* [PASSAGE PROVIDED]:

Over the last couple of decades, the long fought campaigns by Cornish groups and individuals were rewarded when their ethnicity was finally recognised and afforded the protection by their inclusion within the Framework Convention for the Protection of National Minorities.
The decision was lauded by media all over the country (followed by the usual derogatory remarks that followed on various online forums / blogs that have become de rigueur when Cornish identity is recognised as anything other than English) and included Cornwall Council leader John Pollard, who was quoted by the BBC as saying the new status would not bring any additional funding or powers to the council or to Cornwall.

* [WORK ITEM]: Say whether each statement agrees with the passage on Cornish minority status. Answer yes or no, and quote the words from the passage that decide it. 1. Cornish ethnicity was recognized through inclusion within the Framework Convention for the Protection of National Minorities. 2. Media across the country criticized the decision. 3. John Pollard said the new status would bring additional funding to Cornwall. The material after this point is separate from the passage on Cornish minority status.

* [DATASET]:
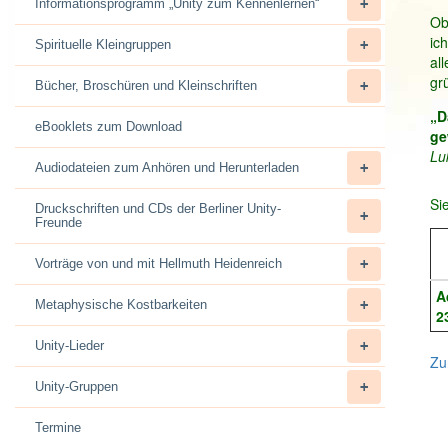
Informationsprogramm „Unity zum Kennenlernen“
Ob
ic
Spirituelle Kleingruppen
al
grü
Bücher, Broschüren und Kleinschriften
„D
eBooklets zum Download
ge
Lu
Audiodateien zum Anhören und Herunterladen
Si
Druckschriften und CDs der Berliner Unity-
Freunde
Vorträge von und mit Hellmuth Heidenreich
A
Metaphysische Kostbarkeiten
2
Unity-Lieder
Zu
Unity-Gruppen
Termine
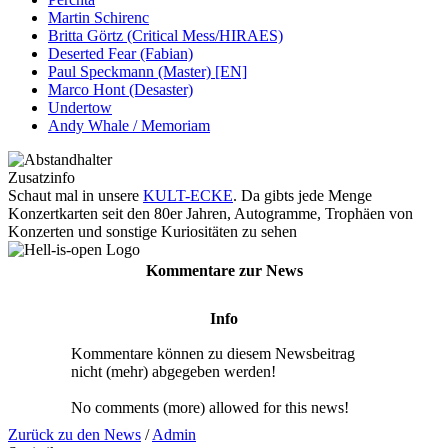
Martin Schirenc
Britta Görtz (Critical Mess/HIRAES)
Deserted Fear (Fabian)
Paul Speckmann (Master) [EN]
Marco Hont (Desaster)
Undertow
Andy Whale / Memoriam
Zusatzinfo
Schaut mal in unsere
KULT-ECKE
. Da gibts jede Menge
Konzertkarten seit den 80er Jahren, Autogramme, Trophäen von
Konzerten und sonstige Kuriositäten zu sehen
Kommentare zur News
Info
Kommentare können zu diesem Newsbeitrag
nicht (mehr) abgegeben werden!
No comments (more) allowed for this news!
Zurück zu den News
/
Admin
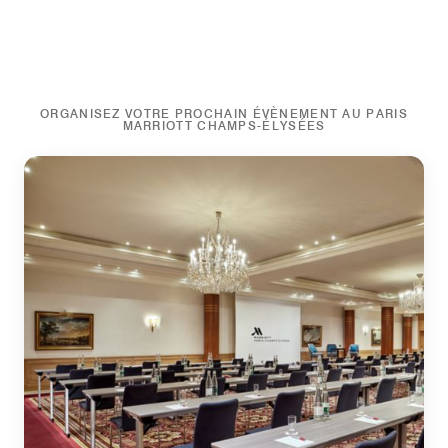
ORGANISEZ VOTRE PROCHAIN ÉVÈNEMENT AU PARIS
MARRIOTT CHAMPS-ÉLYSÉES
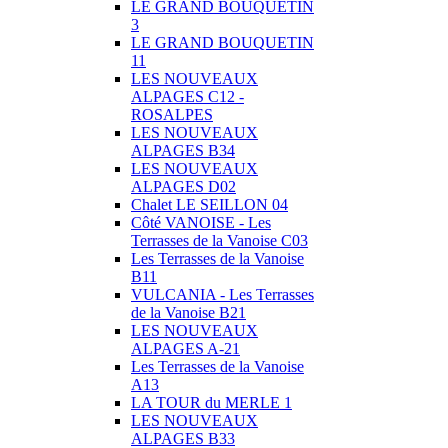
LE GRAND BOUQUETIN
3
LE GRAND BOUQUETIN
11
LES NOUVEAUX
ALPAGES C12 -
ROSALPES
LES NOUVEAUX
ALPAGES B34
LES NOUVEAUX
ALPAGES D02
Chalet LE SEILLON 04
Côté VANOISE - Les
Terrasses de la Vanoise C03
Les Terrasses de la Vanoise
B11
VULCANIA - Les Terrasses
de la Vanoise B21
LES NOUVEAUX
ALPAGES A-21
Les Terrasses de la Vanoise
A13
LA TOUR du MERLE 1
LES NOUVEAUX
ALPAGES B33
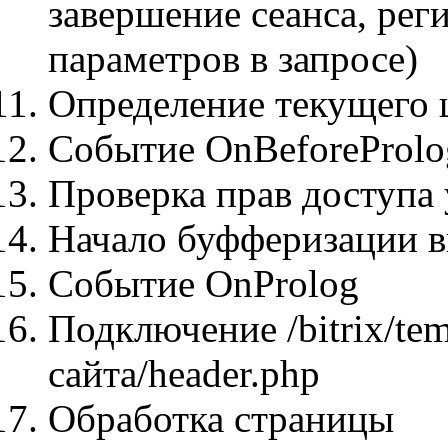
завершение сеанса, рег
параметров в запросе)
Определение текущего 
Событие OnBeforeProlo
Проверка прав доступа 
Начало буфферизации 
Событие OnProlog
Подключение /bitrix/te
сайта/header.php
Обработка страницы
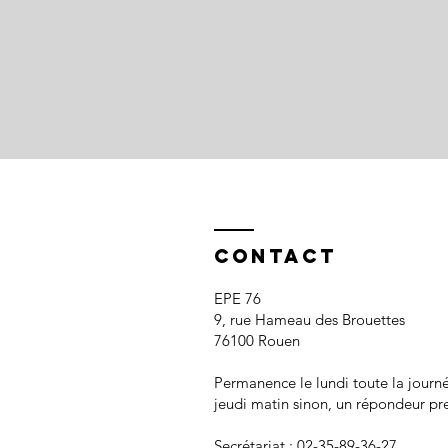
Contact
EPE 76
9, rue Hameau des Brouettes
76100 Rouen
Permanence le lundi toute la journ
jeudi matin sinon, un répondeur pr
Secrétariat :​
02-35-89-36-27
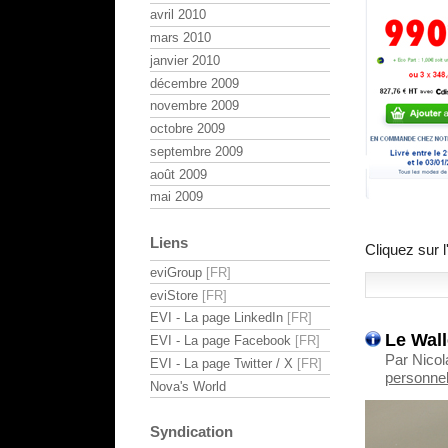
avril 2010
mars 2010
janvier 2010
décembre 2009
novembre 2009
octobre 2009
septembre 2009
août 2009
mai 2009
Liens
Cliquez sur l
eviGroup
eviStore
EVI - La page LinkedIn
Le Wall
EVI - La page Facebook
Par Nicol
EVI - La page Twitter / X
personnel
Nova's World
Syndication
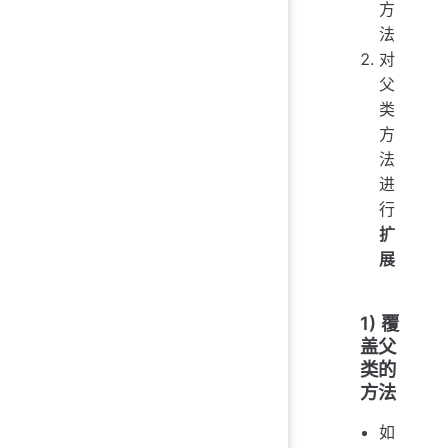
方
法
对
父
类
方
法
进
行
扩
展
1) 覆
盖父
类的
方法
如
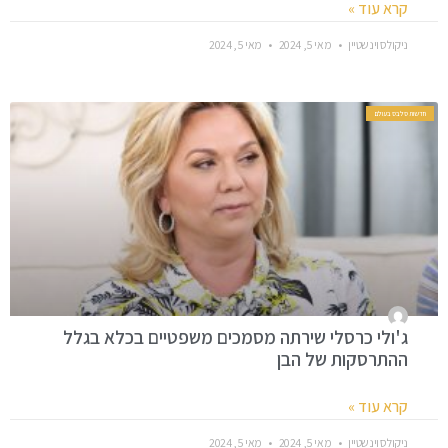
קרא עוד »
ניקולס וינשטיין
מאי 5, 2024
מאי 5, 2024
חדשות סלבס בעולם
ג'ולי כרסלי שירתה מסמכים משפטיים בכלא בגלל
ההתרסקות של הבן
קרא עוד »
ניקולס וינשטיין
מאי 5, 2024
מאי 5, 2024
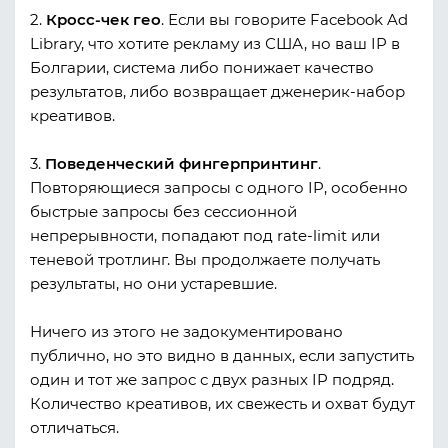
2.
Кросс-чек гео
. Если вы говорите Facebook Ad
Library, что хотите рекламу из США, но ваш IP в
Болгарии, система либо понижает качество
результатов, либо возвращает дженерик-набор
креативов.
3.
Поведенческий фингерпринтинг
.
Повторяющиеся запросы с одного IP, особенно
быстрые запросы без сессионной
непрерывности, попадают под rate-limit или
теневой тротлинг. Вы продолжаете получать
результаты, но они устаревшие.
Ничего из этого не задокументировано
публично, но это видно в данных, если запустить
один и тот же запрос с двух разных IP подряд.
Количество креативов, их свежесть и охват будут
отличаться.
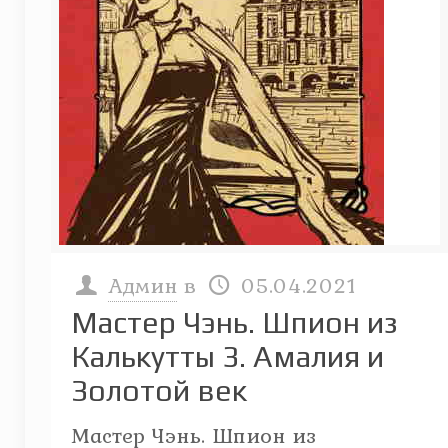
Админ
в
05.04.2021
Мастер Чэнь. Шпион из
Калькутты 3. Амалия и
Золотой век
Мастер Чэнь. Шпион из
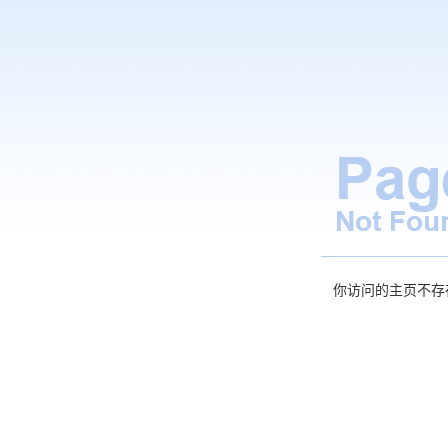
你访问的主页不存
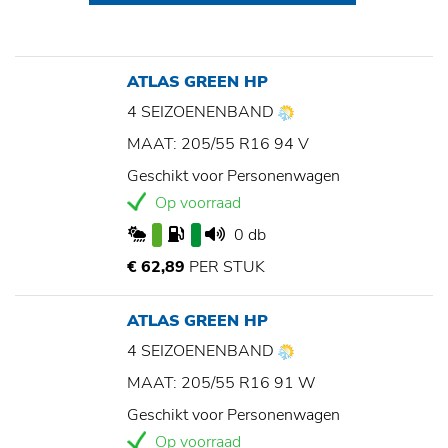
ATLAS GREEN HP
4 SEIZOENENBAND
MAAT: 205/55 R16 94 V
Geschikt voor Personenwagen
Op voorraad
0 db
€ 62,89
PER STUK
ATLAS GREEN HP
4 SEIZOENENBAND
MAAT: 205/55 R16 91 W
Geschikt voor Personenwagen
Op voorraad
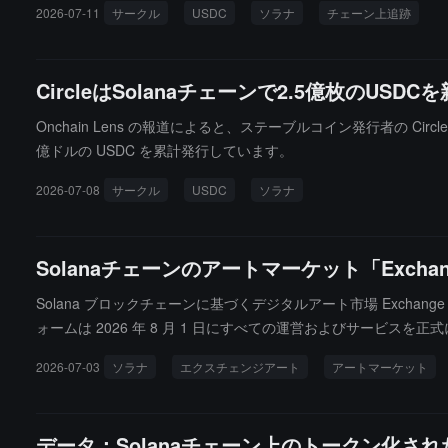
2026-07-11
サークル
USDC
ソラナ
チェーン上追跡
CircleはSolanaチェーンで2.5億枚のU
Onchain Lens の報道によると、ステーブルコイン発行者の Circl
億ドルの USDC を累計発行しています。
2026-07-08
サークル
USDC
ソラナ
Solanaチェーンのアートマーケット「Excha
Solana ブロックチェーンに基づくデジタルアート市場 Exc
ォームは 2026 年 8 月 1 日にすべての運営およびサービスを
額返還されると述べています。プラットフォーム上のすべてのアー
2026-07-03
ソラナ
エクスチェンジアート
アートマーケット
イターやコレクターは追加の操作を行うことなく資産の安全を確
やデータ記録を保存することを推奨しています。
データ：Solanaチェーン上のトークン化さ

* [YOUR SOLUTION]:
1. Yes: "their ethnicity was finally recognised and afforded the protection by their inclusion within the Framework Convention for the Protection of National Minorities"
2. No: "The decision was lauded by media all over the country"
3. No: "the new status would not bring any additional funding or powers to the council or to Cornwall"